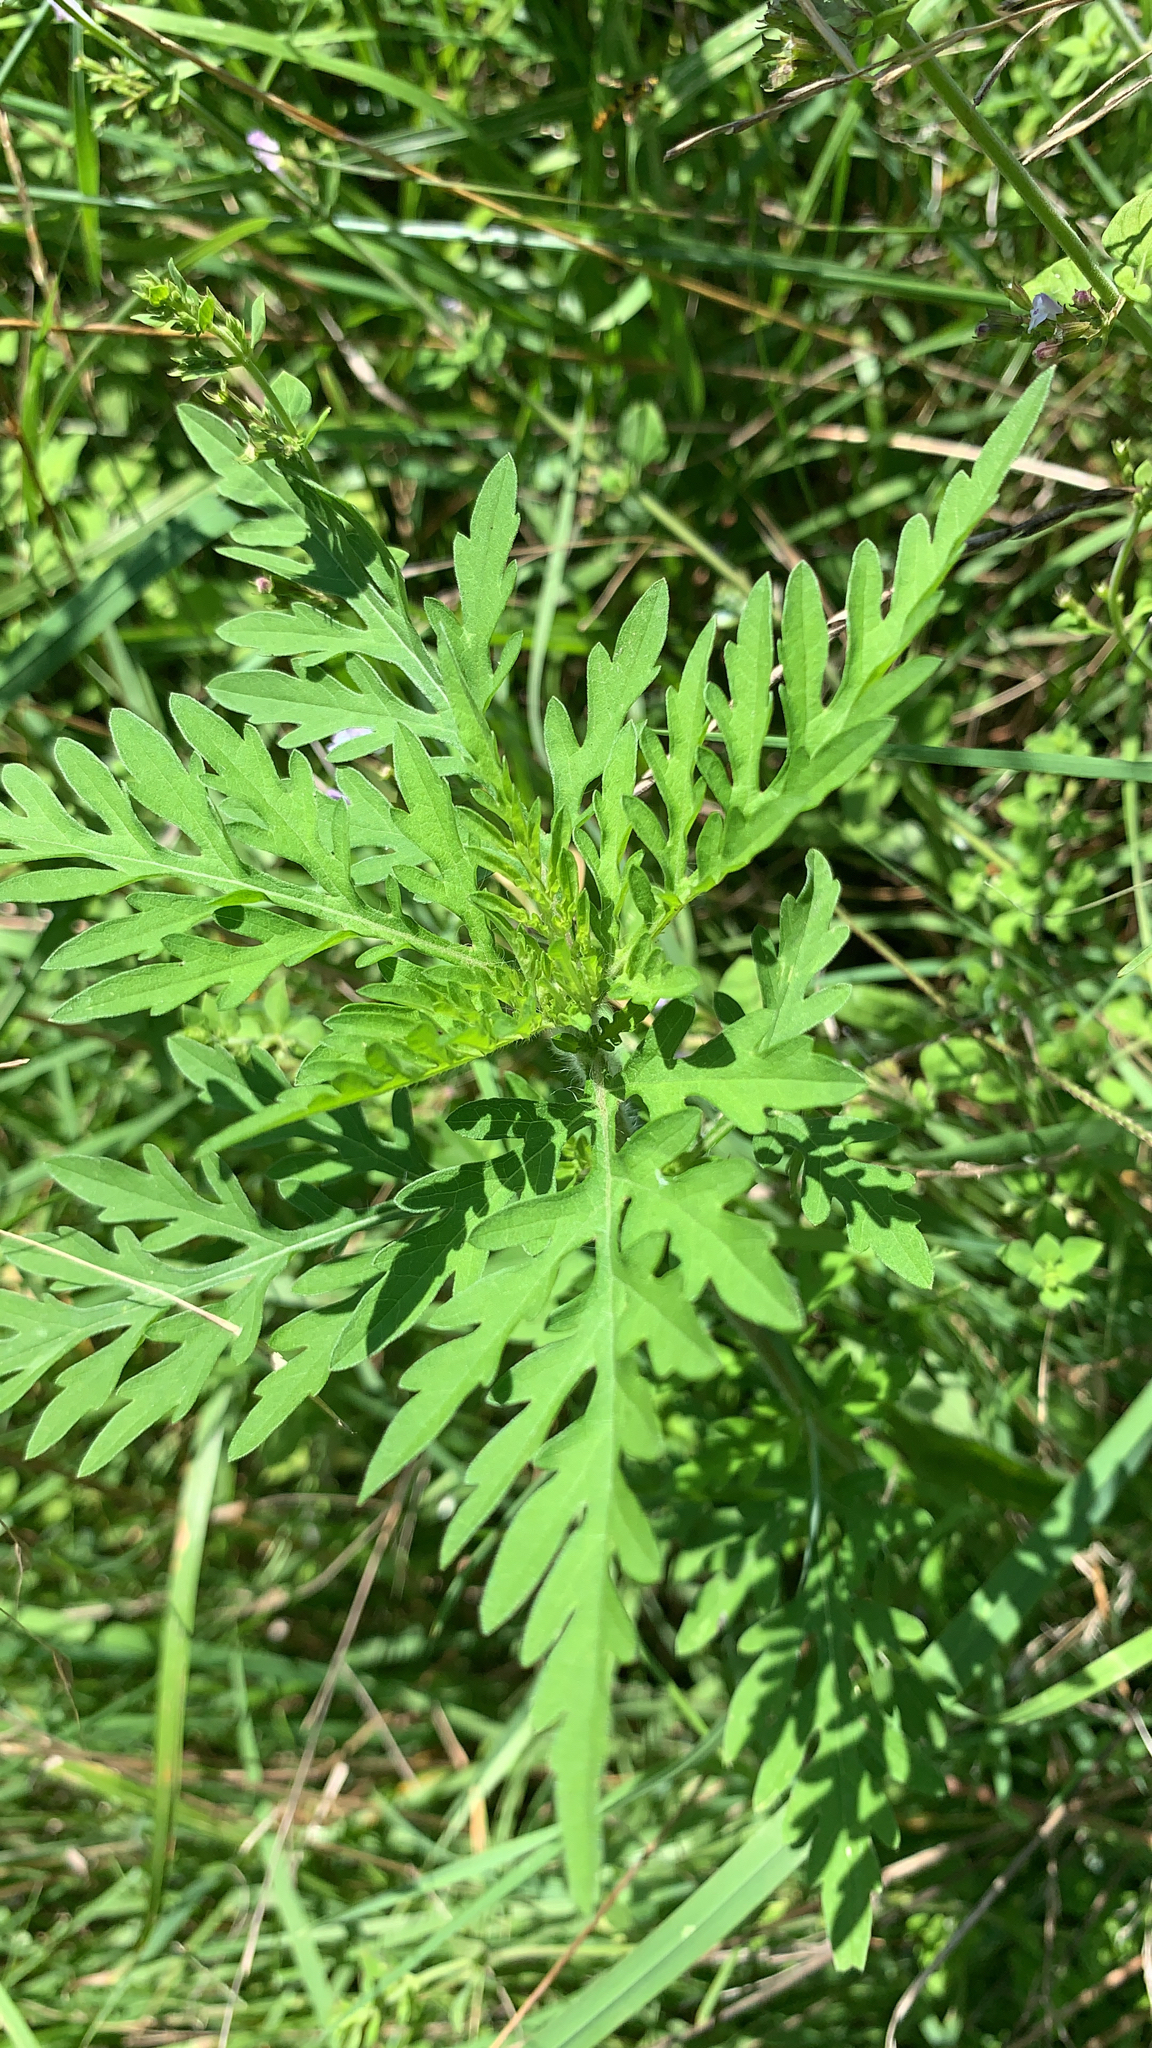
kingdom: Plantae
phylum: Tracheophyta
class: Magnoliopsida
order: Asterales
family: Asteraceae
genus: Ambrosia
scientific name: Ambrosia artemisiifolia
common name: Annual ragweed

**Exercise:** Convert the listing into a Markdown table with the columns "Row" and "Line", putting each non-blank line in its own numbered row and leaving out the picture.

**Expected answer:**
| Row | Line |
|---|---|
| 1 | kingdom: Plantae |
| 2 | phylum: Tracheophyta |
| 3 | class: Magnoliopsida |
| 4 | order: Asterales |
| 5 | family: Asteraceae |
| 6 | genus: Ambrosia |
| 7 | scientific name: Ambrosia artemisiifolia |
| 8 | common name: Annual ragweed |